「北極海」「バレンツ地域」が鍵「フィンランド」を視る「5つのポイント」

篠田研次・元フィンランド大使インタビュー

執筆者:フォーサイト編集部2019年7月24日
フィンランドの首都ヘルシンキは、ロシアに向けて伸びる「ロシア・ゲートウェー」と、バルト諸国から欧州に向けて伸びる「欧州ゲートウェー」という2つの扇の要に位置している。地図で見ればフィンランドの地理的重要性は一目瞭然(篠田氏提供、以下同)

 

 2019年が日本との外交樹立100周年に当たるフィンランドは、1917年にロシア帝国から独立を果たして100年あまりという「若い」国だ。しかし、その歴史は劇的で、独立後の内戦に始まり、第2次世界大戦でのソ連の侵攻、ナチスドイツへの接近、敗戦などの苦難を乗り越え、現在では教育や福祉、IT技術などの分野で世界でもトップを争う先進国へと大きな変貌を遂げている。
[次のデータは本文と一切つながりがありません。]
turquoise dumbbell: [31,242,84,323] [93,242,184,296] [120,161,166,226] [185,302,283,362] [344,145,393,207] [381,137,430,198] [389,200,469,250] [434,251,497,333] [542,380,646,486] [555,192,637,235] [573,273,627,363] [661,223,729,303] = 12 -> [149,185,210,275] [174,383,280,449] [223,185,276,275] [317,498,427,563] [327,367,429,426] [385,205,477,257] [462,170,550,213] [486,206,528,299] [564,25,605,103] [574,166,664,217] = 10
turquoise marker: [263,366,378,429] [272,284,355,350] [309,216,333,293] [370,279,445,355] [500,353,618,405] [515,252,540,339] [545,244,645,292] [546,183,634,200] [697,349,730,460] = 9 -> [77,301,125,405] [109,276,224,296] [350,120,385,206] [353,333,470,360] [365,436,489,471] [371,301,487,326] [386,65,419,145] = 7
 日本では「ムーミン」やサンタクロース、デザイン分野の「イッタラ」、「マリメッコ」などで知られているものの、未だヨーロッパの端に位置する遠い北欧の国というイメージを持つ人が多いかもしれない。しかし実は、航空便を利用すれば10時間足らずで到着できる、欧州の中でも日本に「近い」国でもある。

 そのフィンランドを、「日本企業がロシア市場、北欧・バルト諸国、そして欧州各国でビジネス展開を考える際に、最適な『パートナー』になり得る可能性を秘めた国」と話すのは、2012~16年まで駐フィンランド特命全権大使を務めた篠田研次氏だ。なぜフィンランドがパートナーとして最適なのか、5つの視点から聞いた。